##### Given passage #####

Guatemalans elect a TV star, how about here?

opinions

October 27, 2015 - 12:00 AM

This may enliven the campaigns of Donald Trump and Ben Carson, as if they needed any enlivening as they continue to be the front-runners in what quickly is turning into one of the most unusual of Republican presidential campaigns.
Jimmy Morales, a popular comedian during a 14-year-long run on local television, won the Guatemalan presidency over the weekend. He polled 68 percent of the vote in a race against former first lady, Sandra Torres.
The ultimate outsider, in a time when that description resonates in the United States, had no background in politics when he quit his TV show and announced his candidacy in April. Guatemalans were disenchanted, bone-tired of corruption and gang violence, which prompted them to turn to the 46-year-old Morales to lead their government.
He laid out few plans during his campaign — a familiar refrain in the GOP race — and a Reuters reporter wrote policy ideas advanced “strike many as eccentric.” Morales promised to fight corruption in one breathe, and, in the next, said he would give millions of smartphones of children.
He also wants to fit teachers with GPS devices to make certain they are in class teaching, and talked about reviving a contentious land dispute with neighboring Belize.
A social conservative, Morales is a former theology student.

A COUPLE of thousand miles to the north, on Feb. 1, Iowans will decide whom they favor among the slowly dwindling field of GOP candidates. A few days later, the pendulum swings to New Hampshire.
At the moment, and with little change recently, Trump and Carson are holding sway. One poll over the weekend gave Carson the edge, by a reasonably sizable margin, but Trump is very much in the race, and leads in others. Trailing by double digits are Marco Rubio, Ted Cruz, Jeb Bush and others, including Carly Fiorina, whose surge from the last debate has ebbed.
Pundits continue to argue that one or both of the front-runners, whose comments have disregarded political correctness, eventually will fade as voters tire of Trump’s bombast and Carson’s subtle but cutting pronouncements. Perhaps, but together they continue to draw support of 50 percent or more among potential voters.

#####

What this exercise asks.
- A) According to the opinion piece about Morales and the GOP race, why did Guatemalans turn to Jimmy Morales to lead their government? Answer in one to three sentences.
- B) Reproduce the opinion piece about Morales and the GOP race between "Pundits continue to" and "among potential voters.", inclusive.
- C) Go on with the opinion piece about Morales and the GOP race, starting right after its last sentence.
None of the data entries that come next has any bearing on the opinion piece about Morales and the GOP race.

##### Data for review #####

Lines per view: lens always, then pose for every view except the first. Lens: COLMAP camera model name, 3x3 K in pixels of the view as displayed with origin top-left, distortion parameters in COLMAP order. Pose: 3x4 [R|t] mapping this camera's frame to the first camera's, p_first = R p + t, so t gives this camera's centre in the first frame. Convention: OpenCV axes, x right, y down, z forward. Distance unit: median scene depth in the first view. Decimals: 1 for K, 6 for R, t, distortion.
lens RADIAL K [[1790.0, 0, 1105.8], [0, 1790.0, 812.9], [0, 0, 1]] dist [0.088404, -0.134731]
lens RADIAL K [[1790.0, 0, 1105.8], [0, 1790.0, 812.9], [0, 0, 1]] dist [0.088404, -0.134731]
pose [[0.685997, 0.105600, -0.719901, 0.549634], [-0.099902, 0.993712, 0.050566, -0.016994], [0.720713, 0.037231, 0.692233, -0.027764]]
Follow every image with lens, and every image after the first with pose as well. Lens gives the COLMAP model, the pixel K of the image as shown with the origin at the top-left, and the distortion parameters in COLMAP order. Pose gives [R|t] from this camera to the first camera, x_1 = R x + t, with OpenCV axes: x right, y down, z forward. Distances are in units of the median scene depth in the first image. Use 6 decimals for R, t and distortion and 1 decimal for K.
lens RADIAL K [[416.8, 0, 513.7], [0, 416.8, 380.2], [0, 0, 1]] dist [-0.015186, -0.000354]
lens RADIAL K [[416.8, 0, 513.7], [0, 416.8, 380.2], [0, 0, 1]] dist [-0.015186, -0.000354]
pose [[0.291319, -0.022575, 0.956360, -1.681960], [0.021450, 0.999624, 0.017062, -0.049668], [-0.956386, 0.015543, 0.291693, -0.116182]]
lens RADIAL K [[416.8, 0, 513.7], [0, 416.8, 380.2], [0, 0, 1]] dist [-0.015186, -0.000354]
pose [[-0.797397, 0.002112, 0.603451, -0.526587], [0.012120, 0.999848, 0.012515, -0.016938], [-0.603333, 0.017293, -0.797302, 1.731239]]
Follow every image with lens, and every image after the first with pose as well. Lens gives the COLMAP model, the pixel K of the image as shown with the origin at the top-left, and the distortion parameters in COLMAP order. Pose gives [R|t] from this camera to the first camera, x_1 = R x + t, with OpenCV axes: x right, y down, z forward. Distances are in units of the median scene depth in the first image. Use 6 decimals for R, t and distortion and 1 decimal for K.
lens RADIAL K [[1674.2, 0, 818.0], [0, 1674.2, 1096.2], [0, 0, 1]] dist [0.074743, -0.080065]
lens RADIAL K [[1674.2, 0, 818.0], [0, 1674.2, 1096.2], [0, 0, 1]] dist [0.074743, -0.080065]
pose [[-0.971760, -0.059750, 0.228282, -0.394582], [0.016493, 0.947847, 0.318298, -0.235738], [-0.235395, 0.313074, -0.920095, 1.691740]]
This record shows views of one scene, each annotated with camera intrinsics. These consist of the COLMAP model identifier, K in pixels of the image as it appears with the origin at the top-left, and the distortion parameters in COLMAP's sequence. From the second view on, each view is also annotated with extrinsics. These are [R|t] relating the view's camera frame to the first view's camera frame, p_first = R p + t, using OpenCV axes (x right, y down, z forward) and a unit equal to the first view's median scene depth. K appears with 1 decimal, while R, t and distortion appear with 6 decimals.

#####

Per-task outputs.
- A) Guatemalans were disenchanted and bone-tired of corruption and gang violence. That prompted them to turn to the 46-year-old Morales, an outsider with no political background, to lead their government.

- B)
Pundits continue to argue that one or both of the front-runners, whose comments have disregarded political correctness, eventually will fade as voters tire of Trump’s bombast and Carson’s subtle but cutting pronouncements. Perhaps, but together they continue to draw support of 50 percent or more among potential voters.

- C)
And that’s with Trump playing to his huge slice of fame, like Morales, from TV, and Carson using his calm, confident bedside manner to woe supporters. They have foregone traditional media blitzes, although Carson, with his war chest filling by the minute, has turned to advertising in the early states. Trump’s handlers are urging the same.

MEANWHILE, Hillary Clinton, who came from a House hearing on Ben-ghazi — which targeted more her email missteps — unscathed, must be sitting back with assurance of knowing she won’t have to rupture her funding during the primary. Bernie Sanders is just a yawn away from fading, his far-left message falling more and more on deaf ears, and many Democrats knowing his chances of winning in November 2106 are next to nil.
The Register isn’t fond of Trump, for all the obvious reasons, but what an election season it would be with he and Hillary going tooth and toenail.
If the U.S. is to have a female president anytime soon, Hillary Rodham Clinton seems a high likelihood, regardless of whom is her Republican opponent.
The mistakes she made in losing to President Obama in the 2008 primary have been corrected, Ben-ghazi and emails are being mentioned much more inside the beltway than anywhere else and her demeanor is more presidential than others — important in a day of visual perception and sound bites.